▶ Work to do
Quote the following lines word for word, keeping them in their original order.

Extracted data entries
|---|

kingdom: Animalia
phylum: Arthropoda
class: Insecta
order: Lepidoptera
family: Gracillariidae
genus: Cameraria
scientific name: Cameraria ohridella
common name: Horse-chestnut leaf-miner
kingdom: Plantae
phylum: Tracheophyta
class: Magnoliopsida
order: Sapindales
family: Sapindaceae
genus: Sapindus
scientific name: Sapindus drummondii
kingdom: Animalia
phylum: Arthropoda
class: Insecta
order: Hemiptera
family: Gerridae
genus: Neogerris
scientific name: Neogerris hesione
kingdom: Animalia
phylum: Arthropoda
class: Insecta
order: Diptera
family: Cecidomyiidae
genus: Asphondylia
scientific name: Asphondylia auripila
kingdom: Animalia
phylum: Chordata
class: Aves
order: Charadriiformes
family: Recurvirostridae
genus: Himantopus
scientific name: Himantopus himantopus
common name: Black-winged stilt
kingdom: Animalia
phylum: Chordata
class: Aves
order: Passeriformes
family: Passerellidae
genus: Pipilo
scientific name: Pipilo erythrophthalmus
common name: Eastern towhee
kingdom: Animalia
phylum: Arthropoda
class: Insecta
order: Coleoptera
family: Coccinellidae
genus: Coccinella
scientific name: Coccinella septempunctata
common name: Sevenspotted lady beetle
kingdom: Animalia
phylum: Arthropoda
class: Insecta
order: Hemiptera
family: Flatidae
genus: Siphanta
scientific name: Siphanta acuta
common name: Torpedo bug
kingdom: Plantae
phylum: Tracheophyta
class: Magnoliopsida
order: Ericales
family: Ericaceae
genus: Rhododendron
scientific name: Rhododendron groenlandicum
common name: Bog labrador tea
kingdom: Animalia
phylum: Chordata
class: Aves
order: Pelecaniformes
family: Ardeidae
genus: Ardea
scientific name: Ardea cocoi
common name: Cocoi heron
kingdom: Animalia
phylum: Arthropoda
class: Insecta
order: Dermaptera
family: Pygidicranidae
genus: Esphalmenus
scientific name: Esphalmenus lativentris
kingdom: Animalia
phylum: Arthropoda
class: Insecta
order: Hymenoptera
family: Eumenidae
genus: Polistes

|---|

▶ Written answer
kingdom: Animalia
phylum: Arthropoda
class: Insecta
order: Lepidoptera
family: Gracillariidae
genus: Cameraria
scientific name: Cameraria ohridella
common name: Horse-chestnut leaf-miner
kingdom: Plantae
phylum: Tracheophyta
class: Magnoliopsida
order: Sapindales
family: Sapindaceae
genus: Sapindus
scientific name: Sapindus drummondii
kingdom: Animalia
phylum: Arthropoda
class: Insecta
order: Hemiptera
family: Gerridae
genus: Neogerris
scientific name: Neogerris hesione
kingdom: Animalia
phylum: Arthropoda
class: Insecta
order: Diptera
family: Cecidomyiidae
genus: Asphondylia
scientific name: Asphondylia auripila
kingdom: Animalia
phylum: Chordata
class: Aves
order: Charadriiformes
family: Recurvirostridae
genus: Himantopus
scientific name: Himantopus himantopus
common name: Black-winged stilt
kingdom: Animalia
phylum: Chordata
class: Aves
order: Passeriformes
family: Passerellidae
genus: Pipilo
scientific name: Pipilo erythrophthalmus
common name: Eastern towhee
kingdom: Animalia
phylum: Arthropoda
class: Insecta
order: Coleoptera
family: Coccinellidae
genus: Coccinella
scientific name: Coccinella septempunctata
common name: Sevenspotted lady beetle
kingdom: Animalia
phylum: Arthropoda
class: Insecta
order: Hemiptera
family: Flatidae
genus: Siphanta
scientific name: Siphanta acuta
common name: Torpedo bug
kingdom: Plantae
phylum: Tracheophyta
class: Magnoliopsida
order: Ericales
family: Ericaceae
genus: Rhododendron
scientific name: Rhododendron groenlandicum
common name: Bog labrador tea
kingdom: Animalia
phylum: Chordata
class: Aves
order: Pelecaniformes
family: Ardeidae
genus: Ardea
scientific name: Ardea cocoi
common name: Cocoi heron
kingdom: Animalia
phylum: Arthropoda
class: Insecta
order: Dermaptera
family: Pygidicranidae
genus: Esphalmenus
scientific name: Esphalmenus lativentris
kingdom: Animalia
phylum: Arthropoda
class: Insecta
order: Hymenoptera
family: Eumenidae
genus: Polistes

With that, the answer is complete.